━━━ SELECTED PASSAGE ━━━

Since SDD/HDD are noticeably slower than RAM, everything on or below this level is usually called external memory.

Unlike the CPU caches, external memory can be explicitly controlled. This is useful in many cases, but most programmers just want to abstract away from it and use it as an extension of the main memory, and operating systems have the capability to do so by the virtue of memory paging.

Modern operating systems give every process the impression that it is working with large, contiguous sections of memory, called virtual memory. Physically, the memory allocated to each process may be dispersed across different areas of physical memory, or may have been moved to another storage such as SSD or HDD.

Do achieve this, the address space of the virtual memory is divided into pages (typically 4KB in size), and the memory system maintains a separate hardware data structure called page table, which points to where the data is physically stored for each page. When a process requests access to data in its memory, the operating system maps the virtual address to the physical address through the page table and forwards the read/write request to where that data is actually stored.

Since the address translation needs to be done for each memory request, this process is also cached with what’s called translation lookaside buffer (TLB), which is just a very small cache for physical page addresses. When it doesn’t hit, you essentially pay double the cost of a memory access. For this reason, some operating systems have support for larger pages (~2MB).

This mechanism allows using external memory quite transparently. Operating systems have two basic mechanisms:

• Swap files, which let the operating system automatically use parts of an SDD or an HDD as an extension of RAM when there is not enough real RAM.
• Memory mapping, which lets you open a file a use its contents as if they were in the main memory.

This essentially turns your RAM into “L4 cache” for the external memory, which is a good way to reason about it.

1. Pricing information is taken from Google Cloud Platform. ↩︎

2. Cloud storage typically has multiple tiers, becoming progressively cheaper if you access the data less frequently. ↩︎

━━━ EXTRACTED RECORDS ━━━

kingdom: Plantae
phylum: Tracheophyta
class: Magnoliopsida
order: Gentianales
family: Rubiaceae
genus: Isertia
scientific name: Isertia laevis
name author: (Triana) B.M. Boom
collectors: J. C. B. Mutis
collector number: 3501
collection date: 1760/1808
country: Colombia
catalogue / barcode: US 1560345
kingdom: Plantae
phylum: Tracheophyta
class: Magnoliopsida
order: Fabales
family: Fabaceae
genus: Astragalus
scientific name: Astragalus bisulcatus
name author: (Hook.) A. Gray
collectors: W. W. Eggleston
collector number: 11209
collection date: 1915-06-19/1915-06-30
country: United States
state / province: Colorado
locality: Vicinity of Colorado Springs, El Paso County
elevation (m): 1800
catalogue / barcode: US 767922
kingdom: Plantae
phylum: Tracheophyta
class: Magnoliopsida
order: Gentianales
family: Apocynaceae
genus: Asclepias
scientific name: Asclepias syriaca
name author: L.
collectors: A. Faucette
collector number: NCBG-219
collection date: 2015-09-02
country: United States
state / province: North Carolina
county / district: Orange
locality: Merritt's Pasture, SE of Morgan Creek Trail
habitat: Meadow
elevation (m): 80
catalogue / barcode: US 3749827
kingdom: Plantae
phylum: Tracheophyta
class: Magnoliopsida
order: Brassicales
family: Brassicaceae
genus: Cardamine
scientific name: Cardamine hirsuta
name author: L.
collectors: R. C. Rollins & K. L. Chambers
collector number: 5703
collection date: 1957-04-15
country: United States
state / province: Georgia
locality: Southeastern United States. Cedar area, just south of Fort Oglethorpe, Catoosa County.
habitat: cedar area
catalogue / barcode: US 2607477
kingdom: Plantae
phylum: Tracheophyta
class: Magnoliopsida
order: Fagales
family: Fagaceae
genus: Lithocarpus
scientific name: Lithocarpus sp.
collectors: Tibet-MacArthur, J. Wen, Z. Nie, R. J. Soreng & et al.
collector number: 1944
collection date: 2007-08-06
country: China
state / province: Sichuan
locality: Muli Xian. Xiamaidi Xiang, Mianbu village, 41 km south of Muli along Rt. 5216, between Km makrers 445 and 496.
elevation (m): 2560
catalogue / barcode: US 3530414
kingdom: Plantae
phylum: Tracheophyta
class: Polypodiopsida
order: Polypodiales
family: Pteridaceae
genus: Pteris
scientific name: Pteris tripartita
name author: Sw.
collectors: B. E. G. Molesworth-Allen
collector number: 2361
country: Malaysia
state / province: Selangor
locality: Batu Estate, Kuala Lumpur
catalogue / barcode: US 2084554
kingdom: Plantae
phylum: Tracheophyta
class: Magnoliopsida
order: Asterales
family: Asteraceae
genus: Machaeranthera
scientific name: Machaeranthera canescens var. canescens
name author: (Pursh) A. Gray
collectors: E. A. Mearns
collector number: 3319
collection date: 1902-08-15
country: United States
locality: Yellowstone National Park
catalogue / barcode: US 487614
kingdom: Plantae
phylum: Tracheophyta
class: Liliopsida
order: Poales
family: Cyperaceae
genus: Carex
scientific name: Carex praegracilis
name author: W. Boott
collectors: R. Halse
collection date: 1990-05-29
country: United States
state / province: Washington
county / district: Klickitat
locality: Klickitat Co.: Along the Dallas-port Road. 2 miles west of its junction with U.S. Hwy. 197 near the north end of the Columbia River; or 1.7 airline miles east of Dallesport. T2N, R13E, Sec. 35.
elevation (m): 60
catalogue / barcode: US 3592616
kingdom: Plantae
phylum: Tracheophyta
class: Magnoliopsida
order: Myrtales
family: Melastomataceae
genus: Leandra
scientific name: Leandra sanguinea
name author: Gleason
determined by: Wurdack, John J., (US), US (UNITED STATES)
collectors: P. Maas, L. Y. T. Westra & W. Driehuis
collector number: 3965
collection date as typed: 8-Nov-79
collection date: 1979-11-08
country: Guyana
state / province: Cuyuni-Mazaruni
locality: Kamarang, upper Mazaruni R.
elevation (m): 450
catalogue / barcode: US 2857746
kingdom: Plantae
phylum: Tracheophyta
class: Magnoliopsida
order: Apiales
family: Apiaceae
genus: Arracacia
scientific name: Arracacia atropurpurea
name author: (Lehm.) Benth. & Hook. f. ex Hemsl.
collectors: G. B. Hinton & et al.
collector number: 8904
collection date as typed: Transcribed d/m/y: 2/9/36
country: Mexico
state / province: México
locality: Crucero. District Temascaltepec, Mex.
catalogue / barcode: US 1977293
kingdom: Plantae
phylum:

━━━

EXERCISE INSTRUCTIONS: Retype the passage on memory paging and external memory between "This mechanism allows" and "the main memory.", inclusive.

EXERCISE RESULT:
This mechanism allows using external memory quite transparently. Operating systems have two basic mechanisms:

• Swap files, which let the operating system automatically use parts of an SDD or an HDD as an extension of RAM when there is not enough real RAM.
• Memory mapping, which lets you open a file a use its contents as if they were in the main memory.